Learning in Action: Boston Public School Students Explore Research at CBR

November 7th, 2025

On Friday, November 7th, the BU Center for Brain Recovery (CBR) welcomed a group of juniors and seniors from various local Boston Public Schools (BPS). In an effort coordinated by BU’s Office of Government & Community Affairs in partnership with BU Admissions, BPS students visited Boston University’s campus, explored BU spaces, and engaged with faculty, staff, and students.

While visiting the Center for Brain Recovery, BPS students learned about four distinct research project methodologies, guided by CBR team members.

Erin Carpenter (PhD Candidate) showcased the fNIRS-EEG cap, a non-invasive method of neuroimaging used to collect real-time brain activity. Erin utilizes this technology in her research [more info about Erin’s research], and BPS students were able to see what the data collection process looks like in practice and how it works.

Erin Carpenter shows the data collection output of the fNIRS-EEG cap.

Erie Shivers (Research Assistant) spoke with BPS students about aphasia— explaining what it is, what can cause it, and how clinicians can assess its severity. Erie demonstrated components of the Western Aphasia Battery (WAB), a comprehensive standardized test used in the field of speech language pathology and at the Center for Brain Recovery to assess language capability.

Erie Shivers demonstrates the WAB picture description task in which clinicians show patients an illustration depicting a scene and ask them to describe it.

Maria Varkanitsa (Assistant Scientific Director) and Michael Scimeca (PhD Candidate) highlighted how the Center for Brain Recovery uses eye-tracking equipment to conduct reading comprehension studies and explained to BPS students how the technology works.

Michael Scimeca describes how to put the eye-tracking equipment on a participant.
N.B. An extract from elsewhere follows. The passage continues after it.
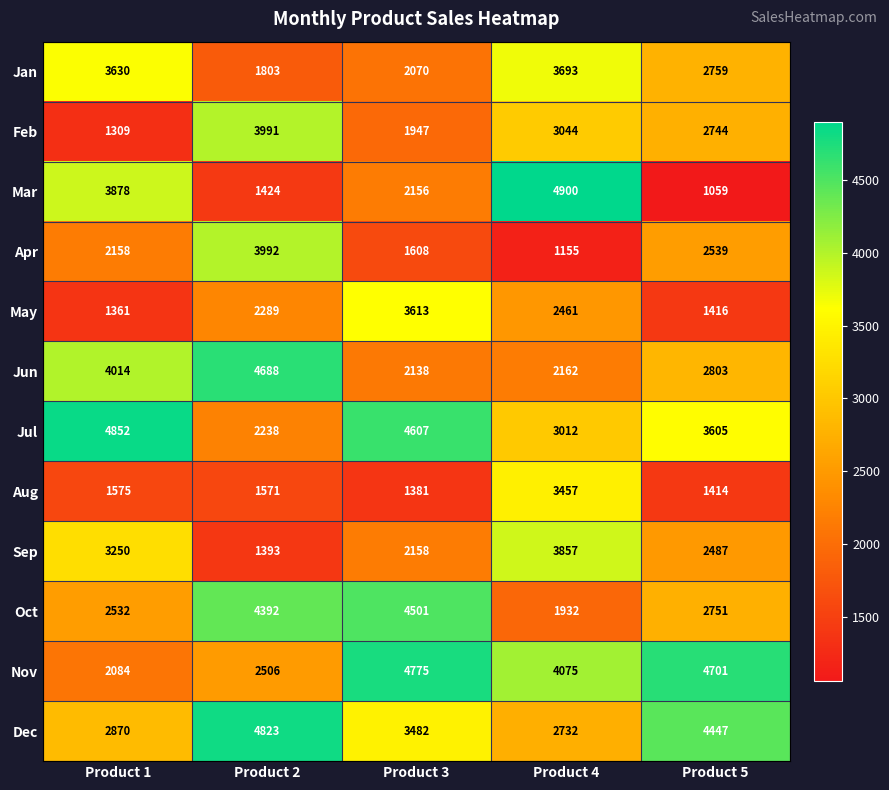

Which series has the widest spread of values?

Mar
Sharon Wang (PhD Student) and Cassie Lee (NLP Research Engineer) presented their current research leveraging artificial intelligence to create a pipeline that automatically generates linguistic features from audio samples of participants. They shared about their progress using machine learning to train models that classify audio samples belonging to aphasia patients, dementia patients, and control participants, with the goal of this work eventually becoming an early, non-invasive diagnostic tool.

Sharon Wang and Cassie Lee explain their current machine learning project.

The CBR team was excited to be able to share an inside look at how our research is conducted and the impact that it has with the students.